TASK OBJECTIVE —
Only the lines below from the one containing "47: (222, 194, 8.99)" through the one containing "51: (377, 62, 14.61)" belong in the answer, set down exactly, with the pictures left out.

════════

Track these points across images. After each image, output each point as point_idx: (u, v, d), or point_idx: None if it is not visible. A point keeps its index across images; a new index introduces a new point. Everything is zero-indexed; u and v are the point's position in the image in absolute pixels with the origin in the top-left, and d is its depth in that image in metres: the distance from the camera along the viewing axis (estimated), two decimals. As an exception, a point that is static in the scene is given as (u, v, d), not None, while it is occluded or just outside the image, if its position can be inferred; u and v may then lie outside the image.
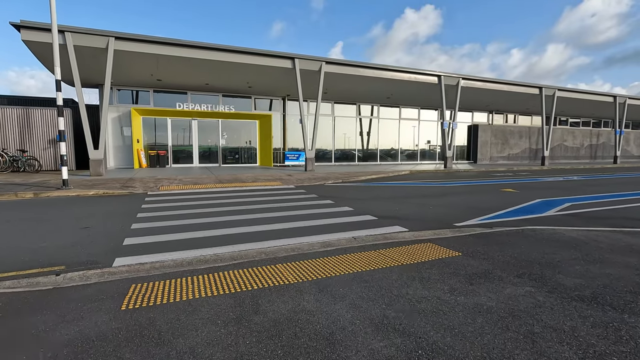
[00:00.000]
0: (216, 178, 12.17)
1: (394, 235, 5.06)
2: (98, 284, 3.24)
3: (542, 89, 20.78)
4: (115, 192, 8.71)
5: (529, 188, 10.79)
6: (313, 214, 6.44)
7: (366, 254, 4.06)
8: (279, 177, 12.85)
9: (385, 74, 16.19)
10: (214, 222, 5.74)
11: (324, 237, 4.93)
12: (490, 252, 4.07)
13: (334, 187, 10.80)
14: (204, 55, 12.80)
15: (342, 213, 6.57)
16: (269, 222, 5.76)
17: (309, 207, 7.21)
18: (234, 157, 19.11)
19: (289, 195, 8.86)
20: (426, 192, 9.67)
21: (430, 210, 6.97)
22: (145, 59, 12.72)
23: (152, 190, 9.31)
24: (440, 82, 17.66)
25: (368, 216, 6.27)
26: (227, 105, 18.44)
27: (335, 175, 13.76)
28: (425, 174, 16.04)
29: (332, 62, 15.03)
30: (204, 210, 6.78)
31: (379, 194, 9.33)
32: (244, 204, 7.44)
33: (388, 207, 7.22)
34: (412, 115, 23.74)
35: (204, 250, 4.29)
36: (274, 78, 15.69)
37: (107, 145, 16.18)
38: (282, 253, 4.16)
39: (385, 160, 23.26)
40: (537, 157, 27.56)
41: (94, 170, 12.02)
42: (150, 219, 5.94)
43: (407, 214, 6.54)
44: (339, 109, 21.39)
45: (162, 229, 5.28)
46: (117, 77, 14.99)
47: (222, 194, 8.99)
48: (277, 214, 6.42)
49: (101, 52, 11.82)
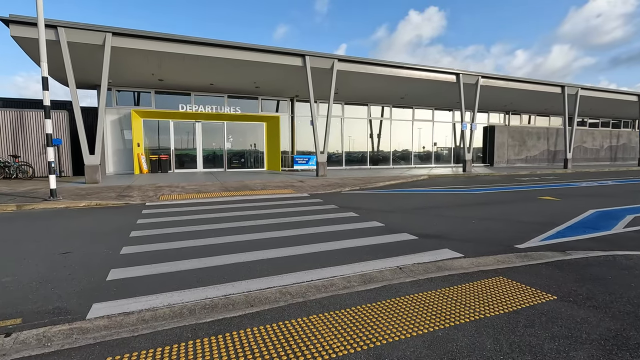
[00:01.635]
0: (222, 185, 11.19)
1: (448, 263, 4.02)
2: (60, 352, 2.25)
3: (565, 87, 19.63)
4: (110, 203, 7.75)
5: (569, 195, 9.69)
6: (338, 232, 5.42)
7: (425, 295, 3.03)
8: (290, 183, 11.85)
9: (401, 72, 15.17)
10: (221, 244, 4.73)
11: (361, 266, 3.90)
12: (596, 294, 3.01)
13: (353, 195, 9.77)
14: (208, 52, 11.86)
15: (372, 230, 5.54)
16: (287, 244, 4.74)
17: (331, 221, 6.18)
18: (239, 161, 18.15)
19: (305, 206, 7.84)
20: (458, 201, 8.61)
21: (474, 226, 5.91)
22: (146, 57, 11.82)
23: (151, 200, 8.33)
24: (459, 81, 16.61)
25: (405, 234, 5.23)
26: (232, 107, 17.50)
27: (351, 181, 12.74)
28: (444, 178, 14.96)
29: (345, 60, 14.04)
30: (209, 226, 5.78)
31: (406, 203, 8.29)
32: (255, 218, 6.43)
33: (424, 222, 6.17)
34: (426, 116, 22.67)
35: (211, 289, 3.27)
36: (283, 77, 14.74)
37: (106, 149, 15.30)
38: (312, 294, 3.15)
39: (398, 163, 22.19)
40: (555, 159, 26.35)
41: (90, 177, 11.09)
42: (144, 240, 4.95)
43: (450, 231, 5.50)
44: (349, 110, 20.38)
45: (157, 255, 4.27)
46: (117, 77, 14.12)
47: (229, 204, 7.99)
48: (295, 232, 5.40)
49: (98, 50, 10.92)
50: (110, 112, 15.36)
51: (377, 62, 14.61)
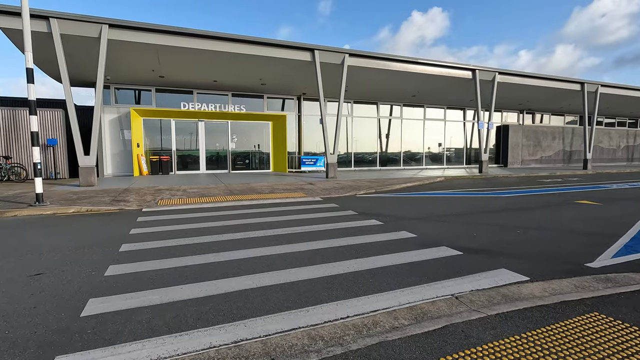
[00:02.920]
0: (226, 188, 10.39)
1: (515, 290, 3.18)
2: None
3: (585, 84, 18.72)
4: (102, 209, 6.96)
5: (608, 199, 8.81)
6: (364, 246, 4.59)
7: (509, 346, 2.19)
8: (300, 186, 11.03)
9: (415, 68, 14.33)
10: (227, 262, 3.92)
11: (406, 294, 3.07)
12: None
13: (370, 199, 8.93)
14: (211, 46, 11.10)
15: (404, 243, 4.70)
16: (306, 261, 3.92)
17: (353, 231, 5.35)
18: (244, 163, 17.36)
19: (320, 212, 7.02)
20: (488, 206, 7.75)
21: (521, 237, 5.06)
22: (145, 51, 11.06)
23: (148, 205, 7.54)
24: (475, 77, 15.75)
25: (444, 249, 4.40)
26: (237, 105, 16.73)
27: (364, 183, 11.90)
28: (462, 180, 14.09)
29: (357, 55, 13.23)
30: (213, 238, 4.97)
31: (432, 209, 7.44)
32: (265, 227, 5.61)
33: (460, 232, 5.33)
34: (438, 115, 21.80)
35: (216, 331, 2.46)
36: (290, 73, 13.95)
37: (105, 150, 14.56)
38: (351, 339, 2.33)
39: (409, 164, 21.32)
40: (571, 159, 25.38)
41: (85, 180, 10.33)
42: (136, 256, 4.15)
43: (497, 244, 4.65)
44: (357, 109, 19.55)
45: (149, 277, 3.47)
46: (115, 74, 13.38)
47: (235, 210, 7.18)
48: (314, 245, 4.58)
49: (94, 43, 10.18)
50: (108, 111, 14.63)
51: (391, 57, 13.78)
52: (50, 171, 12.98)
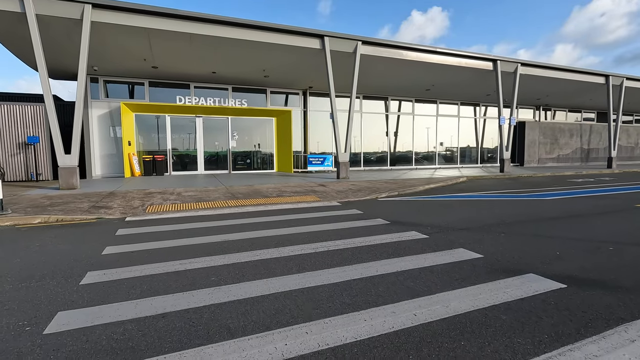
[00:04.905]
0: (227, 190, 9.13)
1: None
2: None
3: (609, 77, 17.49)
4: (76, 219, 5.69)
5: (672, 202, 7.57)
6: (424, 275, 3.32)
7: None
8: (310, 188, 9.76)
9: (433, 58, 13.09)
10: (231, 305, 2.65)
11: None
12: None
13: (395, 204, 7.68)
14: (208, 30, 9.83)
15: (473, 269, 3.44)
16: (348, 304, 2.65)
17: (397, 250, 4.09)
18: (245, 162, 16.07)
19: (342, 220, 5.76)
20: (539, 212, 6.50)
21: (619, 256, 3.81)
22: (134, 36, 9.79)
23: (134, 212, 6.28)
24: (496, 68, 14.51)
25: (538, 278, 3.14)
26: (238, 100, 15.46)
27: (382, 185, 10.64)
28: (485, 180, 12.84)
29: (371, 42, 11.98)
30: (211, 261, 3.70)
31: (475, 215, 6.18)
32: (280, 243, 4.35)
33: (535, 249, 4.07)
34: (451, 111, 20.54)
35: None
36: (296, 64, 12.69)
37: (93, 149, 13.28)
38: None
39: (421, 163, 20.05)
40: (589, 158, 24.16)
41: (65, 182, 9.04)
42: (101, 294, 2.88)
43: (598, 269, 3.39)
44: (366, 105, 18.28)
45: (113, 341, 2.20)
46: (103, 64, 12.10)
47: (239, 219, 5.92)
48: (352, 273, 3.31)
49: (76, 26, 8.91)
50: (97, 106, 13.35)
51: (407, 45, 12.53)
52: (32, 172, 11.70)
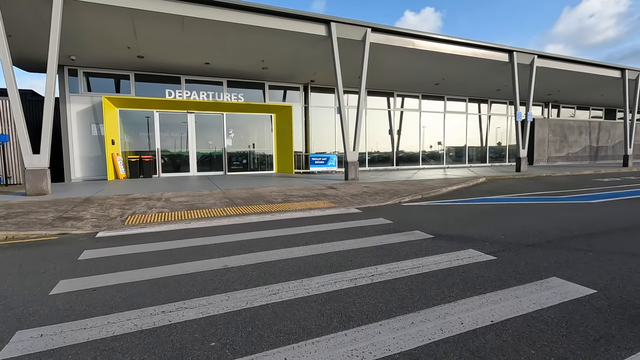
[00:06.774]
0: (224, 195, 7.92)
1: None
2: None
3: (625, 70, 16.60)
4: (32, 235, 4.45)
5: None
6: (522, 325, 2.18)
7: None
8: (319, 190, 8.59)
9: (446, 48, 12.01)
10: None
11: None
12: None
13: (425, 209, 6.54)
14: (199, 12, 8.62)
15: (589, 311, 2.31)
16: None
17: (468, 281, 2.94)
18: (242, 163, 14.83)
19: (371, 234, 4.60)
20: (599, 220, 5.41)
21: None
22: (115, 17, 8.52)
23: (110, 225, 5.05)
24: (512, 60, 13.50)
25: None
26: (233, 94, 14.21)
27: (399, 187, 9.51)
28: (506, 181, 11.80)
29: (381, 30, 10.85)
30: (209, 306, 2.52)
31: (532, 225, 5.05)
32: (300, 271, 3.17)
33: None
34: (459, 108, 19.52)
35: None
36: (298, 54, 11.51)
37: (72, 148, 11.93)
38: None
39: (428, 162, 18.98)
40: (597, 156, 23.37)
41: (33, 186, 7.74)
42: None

════════

EXERCISE RESPONSE —
47: (222, 194, 8.99)
48: (277, 214, 6.42)
49: (101, 52, 11.82)
[00:01.635]
0: (222, 185, 11.19)
1: (448, 263, 4.02)
2: (60, 352, 2.25)
3: (565, 87, 19.63)
4: (110, 203, 7.75)
5: (569, 195, 9.69)
6: (338, 232, 5.42)
7: (425, 295, 3.03)
8: (290, 183, 11.85)
9: (401, 72, 15.17)
10: (221, 244, 4.73)
11: (361, 266, 3.90)
12: (596, 294, 3.01)
13: (353, 195, 9.77)
14: (208, 52, 11.86)
15: (372, 230, 5.54)
16: (287, 244, 4.74)
17: (331, 221, 6.18)
18: (239, 161, 18.15)
19: (305, 206, 7.84)
20: (458, 201, 8.61)
21: (474, 226, 5.91)
22: (146, 57, 11.82)
23: (151, 200, 8.33)
24: (459, 81, 16.61)
25: (405, 234, 5.23)
26: (232, 107, 17.50)
27: (351, 181, 12.74)
28: (444, 178, 14.96)
29: (345, 60, 14.04)
30: (209, 226, 5.78)
31: (406, 203, 8.29)
32: (255, 218, 6.43)
33: (424, 222, 6.17)
34: (426, 116, 22.67)
35: (211, 289, 3.27)
36: (283, 77, 14.74)
37: (106, 149, 15.30)
38: (312, 294, 3.15)
39: (398, 163, 22.19)
40: (555, 159, 26.35)
41: (90, 177, 11.09)
42: (144, 240, 4.95)
43: (450, 231, 5.50)
44: (349, 110, 20.38)
45: (157, 255, 4.27)
46: (117, 77, 14.12)
47: (229, 204, 7.99)
48: (295, 232, 5.40)
49: (98, 50, 10.92)
50: (110, 112, 15.36)
51: (377, 62, 14.61)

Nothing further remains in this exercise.